What are those faults? Some bad writing that boils down to stupid questions being asked, much like the rest of the series. Instead of asking for an explanation of something the character dumbly repeats what the other person said with a questioning glance. I felt that the inclusion of Kirito being a badass at one point was only there to remind us that Kirito is a badass. And I was especially put off by the ending, a picnic that seems really happy after watching the funeral of one of the best, if not the best, character in the series. It’s a weird transition. Add in the strange “let’s do homework in the virtual world instead of meeting up and doing it together because that’d mean going outside” scene and the bothersome idea of people in a game spending money for recreational eating despite that having no affect on their actual bodies and you have enough problems to puncture quite a large hole in an otherwise well-done set of episodes.

The Mother’s Rosario Arc is well-done. There, I said it. One of my least favorite anime actually pulled me in and made me have feelings. Are you happy?

So what do I think of Sword Art Online II overall? It’s a pretty big step up from the previous season. It doesn’t jump around enough to be annoying, it wasn’t oversexualized to an offensive point (though, don’t get me wrong, it is full of pointless crotch and ass shots). The season starts really boring, picks up, and then slows down considerably. The Phantom Bullet Arc as a whole is unimpressive but better than Aincrad or Alfheim even with all the problems. The Excalibur Arc was bad and unneeded.

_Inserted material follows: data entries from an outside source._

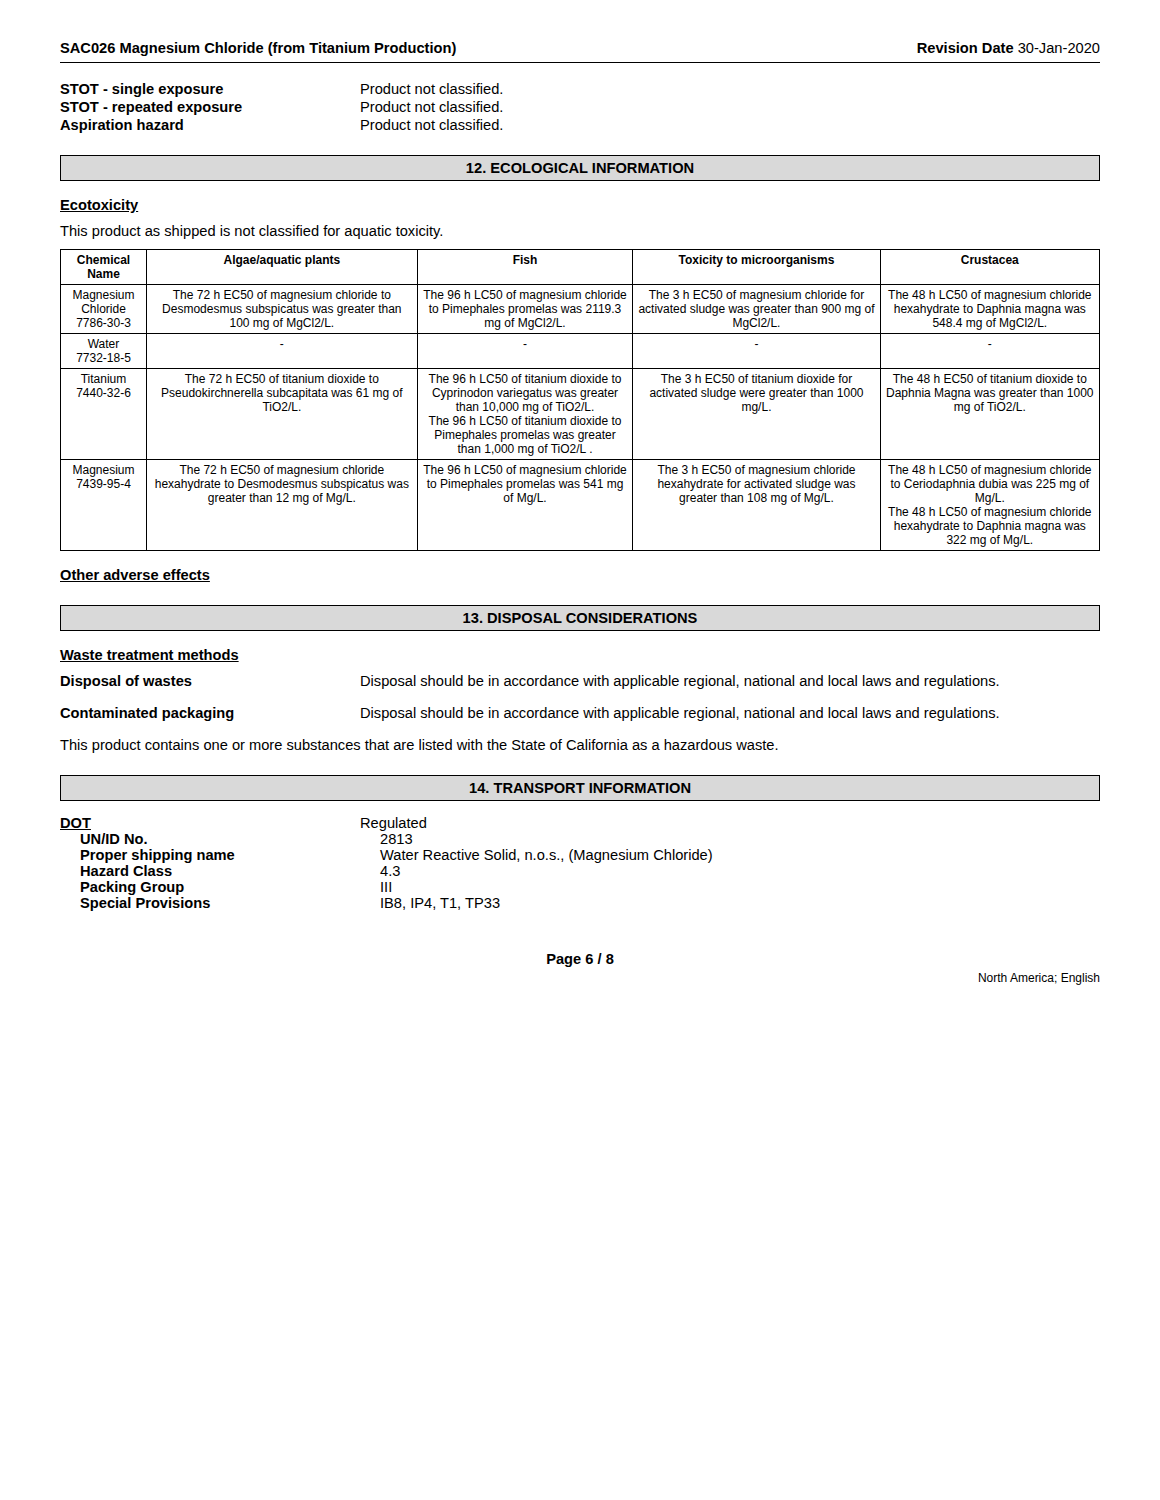SAC026 Magnesium Chloride (from Titanium Production)
Revision Date 30-Jan-2020
STOT - single exposure
Product not classified.
STOT - repeated exposure
Product not classified.
Aspiration hazard
Product not classified.
12. ECOLOGICAL INFORMATION
Ecotoxicity
This product as shipped is not classified for aquatic toxicity.
| Chemical Name | Algae/aquatic plants | Fish | Toxicity to microorganisms | Crustacea |
| --- | --- | --- | --- | --- |
| Magnesium Chloride 7786-30-3 | The 72 h EC50 of magnesium chloride to Desmodesmus subspicatus was greater than 100 mg of MgCl2/L. | The 96 h LC50 of magnesium chloride to Pimephales promelas was 2119.3 mg of MgCl2/L. | The 3 h EC50 of magnesium chloride for activated sludge was greater than 900 mg of MgCl2/L. | The 48 h LC50 of magnesium chloride hexahydrate to Daphnia magna was 548.4 mg of MgCl2/L. |
| Water 7732-18-5 | - | - | - | - |
| Titanium 7440-32-6 | The 72 h EC50 of titanium dioxide to Pseudokirchnerella subcapitata was 61 mg of TiO2/L. | The 96 h LC50 of titanium dioxide to Cyprinodon variegatus was greater than 10,000 mg of TiO2/L. The 96 h LC50 of titanium dioxide to Pimephales promelas was greater than 1,000 mg of TiO2/L . | The 3 h EC50 of titanium dioxide for activated sludge were greater than 1000 mg/L. | The 48 h EC50 of titanium dioxide to Daphnia Magna was greater than 1000 mg of TiO2/L. |
| Magnesium 7439-95-4 | The 72 h EC50 of magnesium chloride hexahydrate to Desmodesmus subspicatus was greater than 12 mg of Mg/L. | The 96 h LC50 of magnesium chloride to Pimephales promelas was 541 mg of Mg/L. | The 3 h EC50 of magnesium chloride hexahydrate for activated sludge was greater than 108 mg of Mg/L. | The 48 h LC50 of magnesium chloride to Ceriodaphnia dubia was 225 mg of Mg/L. The 48 h LC50 of magnesium chloride hexahydrate to Daphnia magna was 322 mg of Mg/L. |
Other adverse effects
13. DISPOSAL CONSIDERATIONS
Waste treatment methods
Disposal of wastes
Disposal should be in accordance with applicable regional, national and local laws and regulations.
Contaminated packaging
Disposal should be in accordance with applicable regional, national and local laws and regulations.
This product contains one or more substances that are listed with the State of California as a hazardous waste.
14. TRANSPORT INFORMATION
DOT
Regulated
UN/ID No.
2813
Proper shipping name
Water Reactive Solid, n.o.s., (Magnesium Chloride)
Hazard Class
4.3
Packing Group
III
Special Provisions
IB8, IP4, T1, TP33
Page 6 / 8
North America; English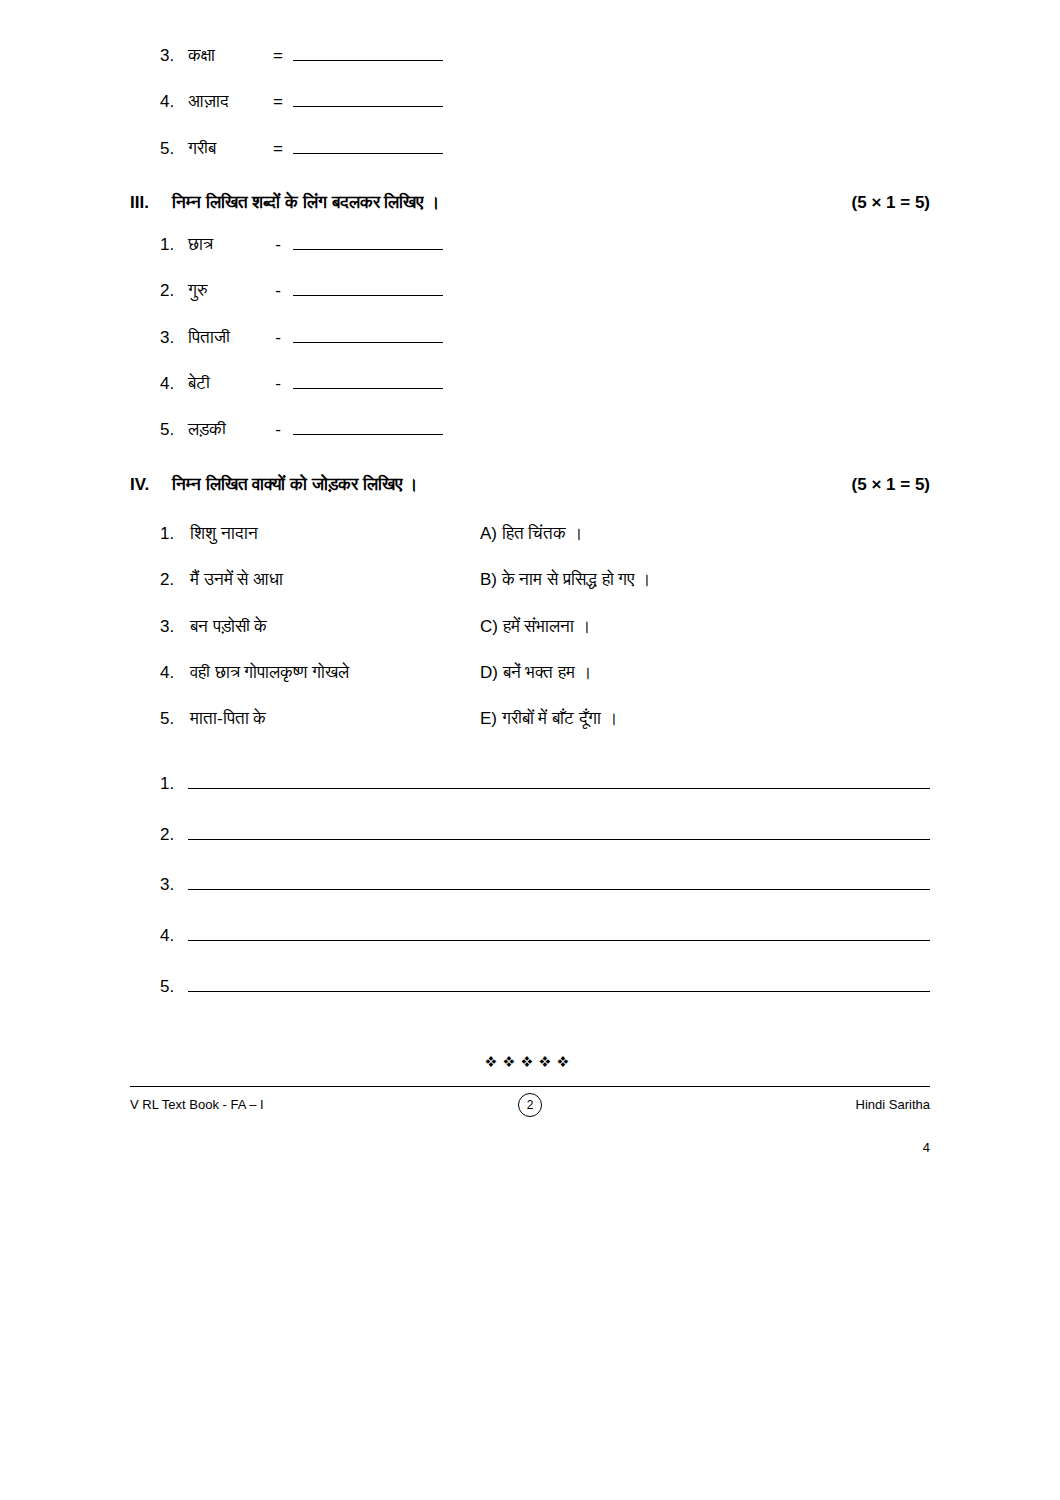3. कक्षा=
4. आज़ाद=
5. गरीब=
III. निम्न लिखित शब्दों के लिंग बदलकर लिखिए । (5 × 1 = 5)
1. छात्र-
2. गुरु-
3. पिताजी-
4. बेटी-
5. लड़की-
IV. निम्न लिखित वाक्यों को जोड़कर लिखिए । (5 × 1 = 5)
| 1. | शिशु नादान | A) हित चिंतक । |
| 2. | मैं उनमें से आधा | B) के नाम से प्रसिद्ध हो गए । |
| 3. | बन पड़ोसी के | C) हमें संभालना । |
| 4. | वही छात्र गोपालकृष्ण गोखले | D) बनें भक्त हम । |
| 5. | माता-पिता के | E) गरीबों में बाँट दूँगा । |
1.
2.
3.
4.
5.
❖❖❖❖❖
V RL Text Book - FA – I 2 Hindi Saritha
4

The Mother’s Rosario Arc was actually pretty good, especially given what show I was watching.

As a whole it’s inconsistent in pacing, pretty average in writing, but does a decent job handling the new characters and giving them enough time to develop compared to the one episode given Silica and Lis (meaning you might actually give a shit about what happens). It’s…hard for me to talk about given the relationship I have with the franchise and my inherent hate for anything related to it. It’s so plebeian in execution, so base in appeal…but there’s something here that I enjoyed.

Now it’s time to get ostracized by all my fellow critics for not flambéing Sword Art Online II. But it is what it is and what it is is two-thirds of mildly entertaining, average shounen topped off with a surprisingly touching finale. Fans of the show will find a lot to love, critics a lot to hate, and me? I might actually go into Sword Art Online III with a better mindset than I went into this season with.